Prompt: Only the stretch of the listing below that runs from the line with "(1002, 83) none" through the line with "[310,813,434,827] Buenos Aires, 2017)" is to be printed, exactly and with both ends.

Extracted entries:
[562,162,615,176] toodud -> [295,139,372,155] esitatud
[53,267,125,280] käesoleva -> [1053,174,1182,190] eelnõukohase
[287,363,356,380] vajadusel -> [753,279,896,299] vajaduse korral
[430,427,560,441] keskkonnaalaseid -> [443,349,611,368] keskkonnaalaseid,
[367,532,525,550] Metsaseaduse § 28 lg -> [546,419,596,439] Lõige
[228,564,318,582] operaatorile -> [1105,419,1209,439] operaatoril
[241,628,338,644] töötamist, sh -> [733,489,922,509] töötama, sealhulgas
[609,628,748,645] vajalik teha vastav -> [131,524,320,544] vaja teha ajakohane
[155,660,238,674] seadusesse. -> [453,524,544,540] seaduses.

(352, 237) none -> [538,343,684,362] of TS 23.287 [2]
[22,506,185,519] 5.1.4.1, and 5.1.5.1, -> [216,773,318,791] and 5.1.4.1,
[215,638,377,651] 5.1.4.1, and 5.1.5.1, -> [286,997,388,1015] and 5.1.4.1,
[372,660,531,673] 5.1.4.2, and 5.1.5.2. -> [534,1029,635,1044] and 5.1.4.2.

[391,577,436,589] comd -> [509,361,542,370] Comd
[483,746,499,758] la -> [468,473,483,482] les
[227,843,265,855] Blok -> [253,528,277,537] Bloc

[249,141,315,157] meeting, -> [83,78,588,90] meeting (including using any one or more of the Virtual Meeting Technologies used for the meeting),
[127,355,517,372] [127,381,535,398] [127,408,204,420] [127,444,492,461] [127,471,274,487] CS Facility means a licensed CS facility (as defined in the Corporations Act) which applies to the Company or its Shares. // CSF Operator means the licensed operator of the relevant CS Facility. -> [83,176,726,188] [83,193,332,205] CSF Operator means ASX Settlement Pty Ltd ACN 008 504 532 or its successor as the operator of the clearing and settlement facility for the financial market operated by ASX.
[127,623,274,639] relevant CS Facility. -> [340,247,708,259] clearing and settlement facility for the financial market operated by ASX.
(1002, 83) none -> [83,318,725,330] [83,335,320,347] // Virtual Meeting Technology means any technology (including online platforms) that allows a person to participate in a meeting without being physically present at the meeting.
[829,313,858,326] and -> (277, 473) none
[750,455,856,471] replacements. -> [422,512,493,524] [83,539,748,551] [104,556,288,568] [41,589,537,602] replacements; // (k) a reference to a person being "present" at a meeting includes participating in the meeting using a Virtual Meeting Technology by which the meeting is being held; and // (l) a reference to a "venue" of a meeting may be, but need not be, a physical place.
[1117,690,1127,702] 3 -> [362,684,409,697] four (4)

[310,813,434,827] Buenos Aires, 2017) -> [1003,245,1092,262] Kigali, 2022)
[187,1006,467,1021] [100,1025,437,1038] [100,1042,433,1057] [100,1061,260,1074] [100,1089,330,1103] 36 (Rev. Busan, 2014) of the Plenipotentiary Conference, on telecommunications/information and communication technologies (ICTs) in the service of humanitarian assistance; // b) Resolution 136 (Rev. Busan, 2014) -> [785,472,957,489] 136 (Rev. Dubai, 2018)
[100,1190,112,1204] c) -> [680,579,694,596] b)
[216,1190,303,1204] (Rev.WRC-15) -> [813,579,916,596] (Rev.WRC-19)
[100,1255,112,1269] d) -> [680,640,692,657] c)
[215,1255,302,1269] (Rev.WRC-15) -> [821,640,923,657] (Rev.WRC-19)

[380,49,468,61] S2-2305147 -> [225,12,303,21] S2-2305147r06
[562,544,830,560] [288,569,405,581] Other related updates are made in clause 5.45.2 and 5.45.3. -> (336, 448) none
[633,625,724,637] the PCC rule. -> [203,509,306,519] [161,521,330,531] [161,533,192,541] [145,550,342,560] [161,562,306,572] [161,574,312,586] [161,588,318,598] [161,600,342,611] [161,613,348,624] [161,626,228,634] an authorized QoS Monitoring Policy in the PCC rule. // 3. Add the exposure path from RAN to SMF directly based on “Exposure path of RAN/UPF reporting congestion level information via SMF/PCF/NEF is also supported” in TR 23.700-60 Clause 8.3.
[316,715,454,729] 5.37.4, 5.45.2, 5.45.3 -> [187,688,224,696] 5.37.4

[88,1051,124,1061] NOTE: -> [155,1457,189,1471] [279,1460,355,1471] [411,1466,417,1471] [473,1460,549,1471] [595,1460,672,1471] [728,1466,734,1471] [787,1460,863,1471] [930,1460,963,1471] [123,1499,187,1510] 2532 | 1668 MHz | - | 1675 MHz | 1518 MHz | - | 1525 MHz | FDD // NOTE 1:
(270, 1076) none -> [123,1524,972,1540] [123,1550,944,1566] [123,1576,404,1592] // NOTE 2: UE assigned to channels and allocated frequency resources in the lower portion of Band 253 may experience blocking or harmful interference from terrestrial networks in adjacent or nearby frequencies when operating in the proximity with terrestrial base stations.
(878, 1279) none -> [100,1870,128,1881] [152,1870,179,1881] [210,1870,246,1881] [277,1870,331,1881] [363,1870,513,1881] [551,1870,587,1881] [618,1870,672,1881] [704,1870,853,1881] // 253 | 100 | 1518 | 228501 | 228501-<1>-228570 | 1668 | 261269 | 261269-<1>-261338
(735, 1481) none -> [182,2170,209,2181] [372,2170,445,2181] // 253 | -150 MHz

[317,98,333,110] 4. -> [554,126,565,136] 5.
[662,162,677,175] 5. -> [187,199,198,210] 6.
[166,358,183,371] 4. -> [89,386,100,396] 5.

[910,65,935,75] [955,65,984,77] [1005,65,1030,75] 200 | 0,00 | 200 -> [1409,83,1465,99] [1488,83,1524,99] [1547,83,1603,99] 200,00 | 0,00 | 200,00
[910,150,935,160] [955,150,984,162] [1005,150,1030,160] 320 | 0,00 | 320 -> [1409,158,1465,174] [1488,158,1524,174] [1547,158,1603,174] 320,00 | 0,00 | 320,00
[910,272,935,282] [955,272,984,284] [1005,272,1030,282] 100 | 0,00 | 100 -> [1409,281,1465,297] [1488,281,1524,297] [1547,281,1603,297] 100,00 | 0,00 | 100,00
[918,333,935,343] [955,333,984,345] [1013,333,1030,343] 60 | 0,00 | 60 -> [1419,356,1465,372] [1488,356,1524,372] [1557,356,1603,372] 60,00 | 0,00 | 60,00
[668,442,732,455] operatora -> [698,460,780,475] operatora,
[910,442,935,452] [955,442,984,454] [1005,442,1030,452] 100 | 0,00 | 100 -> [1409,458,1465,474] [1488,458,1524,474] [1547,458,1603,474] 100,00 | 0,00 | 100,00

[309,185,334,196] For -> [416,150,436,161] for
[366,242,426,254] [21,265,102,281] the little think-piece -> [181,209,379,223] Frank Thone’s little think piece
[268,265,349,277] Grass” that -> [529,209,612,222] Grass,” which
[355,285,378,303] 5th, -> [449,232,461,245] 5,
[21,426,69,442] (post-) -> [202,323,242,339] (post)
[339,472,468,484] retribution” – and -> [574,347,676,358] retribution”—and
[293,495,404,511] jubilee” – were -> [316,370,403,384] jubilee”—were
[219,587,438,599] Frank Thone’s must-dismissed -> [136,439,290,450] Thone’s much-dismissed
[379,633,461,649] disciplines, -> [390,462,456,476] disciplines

Written answer:
(1002, 83) none -> [83,318,725,330] [83,335,320,347] // Virtual Meeting Technology means any technology (including online platforms) that allows a person to participate in a meeting without being physically present at the meeting.
[829,313,858,326] and -> (277, 473) none
[750,455,856,471] replacements. -> [422,512,493,524] [83,539,748,551] [104,556,288,568] [41,589,537,602] replacements; // (k) a reference to a person being "present" at a meeting includes participating in the meeting using a Virtual Meeting Technology by which the meeting is being held; and // (l) a reference to a "venue" of a meeting may be, but need not be, a physical place.
[1117,690,1127,702] 3 -> [362,684,409,697] four (4)

[310,813,434,827] Buenos Aires, 2017) -> [1003,245,1092,262] Kigali, 2022)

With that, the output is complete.